**Required work:**
Copy the text from all the records below, swapping "Rainbow Six" for "Rainbow Six Siege" and leaving everything else unchanged. Leave the pictures out.

=======

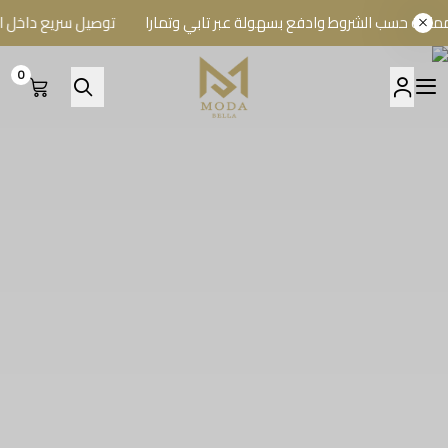
ب الشروط وادفع بسهولة عبر تابي وتمارا
توصيل سريع داخل الرياض و
0
A BELLA BOUTIQUE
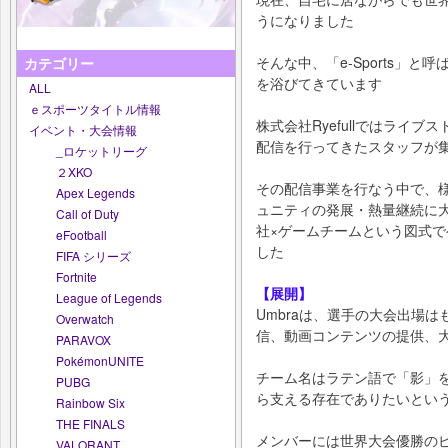
うになりました
そんな中、「e-Sports」
カテゴリー
を浴びてきています
ALL
ｅスポーツタイトル情報
株式会社Ryefullではライ
イベント・大会情報
配信を行ってきたスタッフが
_ロケットリーグ
２XKO
その配信事業を行なう中で、
Apex Legends
ュニティの発展・熱量継続に
Call of Duty
社×ゲームチームという図式で
eFootball
した
FIFA シリーズ
Fortnite
【展開】
League of Legends
Umbraは、選手の大会出場
Overwatch
信、動画コンテンツの提供、
PARAVOX
PokémonUNITE
チーム名はラテン語で「影」
PUBG
ら支える存在でありたいとい
Rainbow Six
THE FINALS
メンバーには世界大会優勝の
VALORANT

=======

**Task output:**
ب الشروط وادفع بسهولة عبر تابي وتمارا
توصيل سريع داخل الرياض و
0
A BELLA BOUTIQUE
うになりました
そんな中、「e-Sports」
カテゴリー
を浴びてきています
ALL
ｅスポーツタイトル情報
株式会社Ryefullではライ
イベント・大会情報
配信を行ってきたスタッフが
_ロケットリーグ
２XKO
その配信事業を行なう中で、
Apex Legends
ュニティの発展・熱量継続に
Call of Duty
社×ゲームチームという図式で
eFootball
した
FIFA シリーズ
Fortnite
【展開】
League of Legends
Umbraは、選手の大会出場
Overwatch
信、動画コンテンツの提供、
PARAVOX
PokémonUNITE
チーム名はラテン語で「影」
PUBG
ら支える存在でありたいとい
Rainbow Six Siege
THE FINALS
メンバーには世界大会優勝の
VALORANT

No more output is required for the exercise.